A .400 Hitter Named Emily Youngest Of Four Children Follows Her Brothers Into Little League
The youngest of the four Florence children stepped into the batter’s box in the Boise Boys All Star championship game.
The 9-year-old eyed the pitcher, swung and was racing to first at the crack of the bat.
After watching their three boys play on East Boise Little League All Star teams over the years, Mike and Sharon Florence never expected to be watching Emily do the same thing.
Not only is their daughter the only girl playing little league baseball in the city, but Emily was selected by the other players as a 1995 All Star. Her teammates say it was deserved.
“The boys really respect her,” Sharon Florence says. “She was born and raised on the ball field.”
The dark brown ponytail jutting out the back of her baseball cap is the only thing that distinguishes the barely 4-foot-tall infielder from her teammates. She is shy and unassuming off the field - to the point of all but refusing to talk about the sport she excels at.
But when the game is under way, she is as aggressive as any other player.
“My brothers taught me,” Emily said in a rare comment beyond the typical nod of her head or shrug of her shoulders.
Her mother said Emily has never played with dolls, preferring to be outside playing sports with her brothers. And her parents, both active in competitive sports through high school, have shown no reluctance to encourage her just as they did their sons.
As catcher and second baseman, Emily played a key role in getting the 9- and 10-year-old East All Stars to the championship round of the season-ending tournament without a loss.
She had a .400 batting average during the regular season, and her coach, John Cromie, called her one of the best defensive catchers in the league.
But the title slipped away in disheartening 11-10 and 8-5 losses.
Only 14 are chosen from the 100 players on the eight East Boise teams in that age division, and it is up to those players to decide just who represents the league in the county-wide tournament. To be eligible, players must sign agreements that they will be available for all practices and games during the tournament’s run - including practice on the Fourth of July.
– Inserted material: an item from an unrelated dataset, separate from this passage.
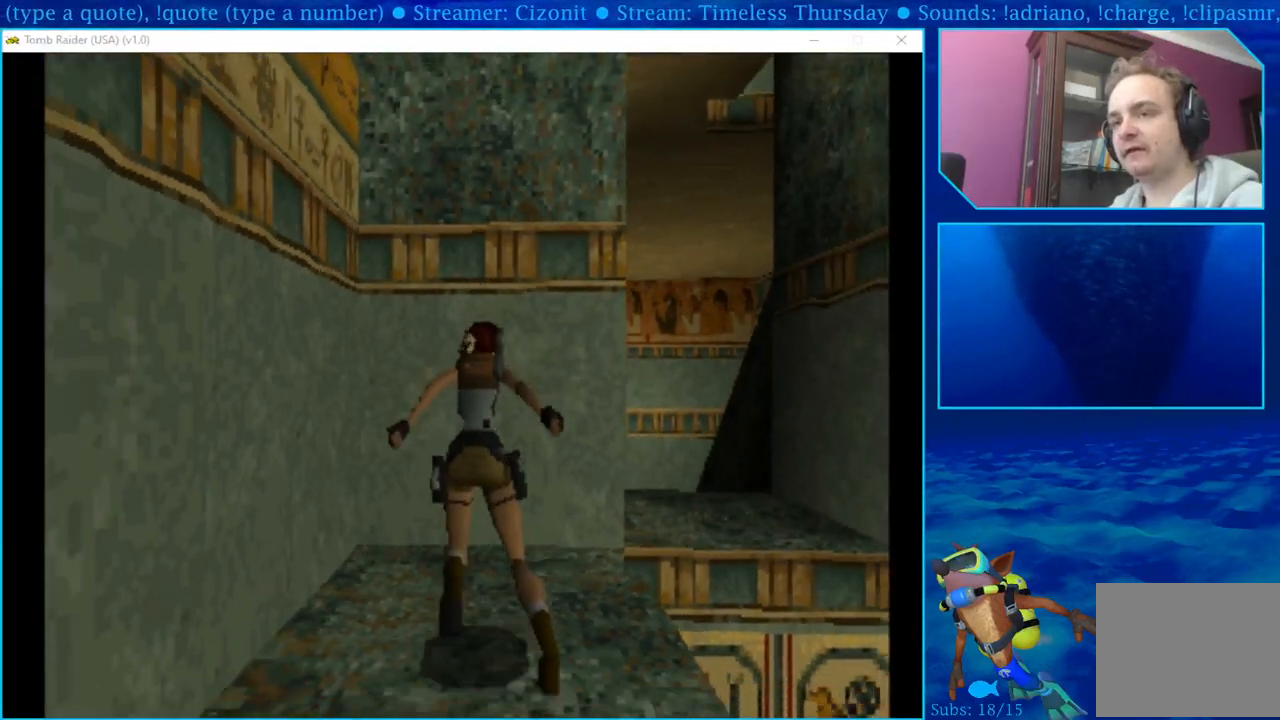
{"buttons": [], "left_stick": "center", "right_stick": "center", "events": [[83, "DPAD_DOWN", "down"], [217, "DPAD_DOWN", "up"], [267, "DPAD_DOWN", "down"], [417, "DPAD_DOWN", "up"]]}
Even for the parents, Sharon Florence admits, “it’s a big commitment.”
Emily also plays basketball at her grade school. And she won all 20 of her wrestling matches against boys in the Boise High School Little League this past year, winning 18 matches by pin. She plays soccer in the 13-year-old girls city league.
Not surprisingly, the fourth-grader plans to stick with baseball even as other girls concentrate on softball.
The T-ball leagues for the younger kids are coed. But by 9 years old girls switch to softball while the boys move on to Little League baseball.
“She didn’t want to switch,” Sharon Florence says. “She’s so competitive.”
And Emily, who has been the bat girl for the Boise High School varsity team since she was 5, comes by her talents honestly.
Brother Ben, 19, recently received a full scholarship to play baseball at the College of Southern Idaho after being named Idaho player of the year in his senior season at Boise High School. Branden, 17, plays varsity baseball for Boise High, where he will be a senior this fall. Nic, 13, plays on the Junior Boy’s All Star team.
Where does Emily stack up? “She’s as good as they were at her age,” Sharon Florence says.
Emily already knows she isn’t alone among women trying to buck baseball’s male tradition. She was the bat girl for the Silver Bullets, the all-women professional baseball team, when it played an exhibition last year in Boise.
Cromie says Emily can play in the boys leagues as long as she wants and remains competitive. On the latter score, he may be talking years.
“Her fundamentals are as good as any of the boys,” Cromie said. “She’ll play as long as she feels comfortable. She’s really good.”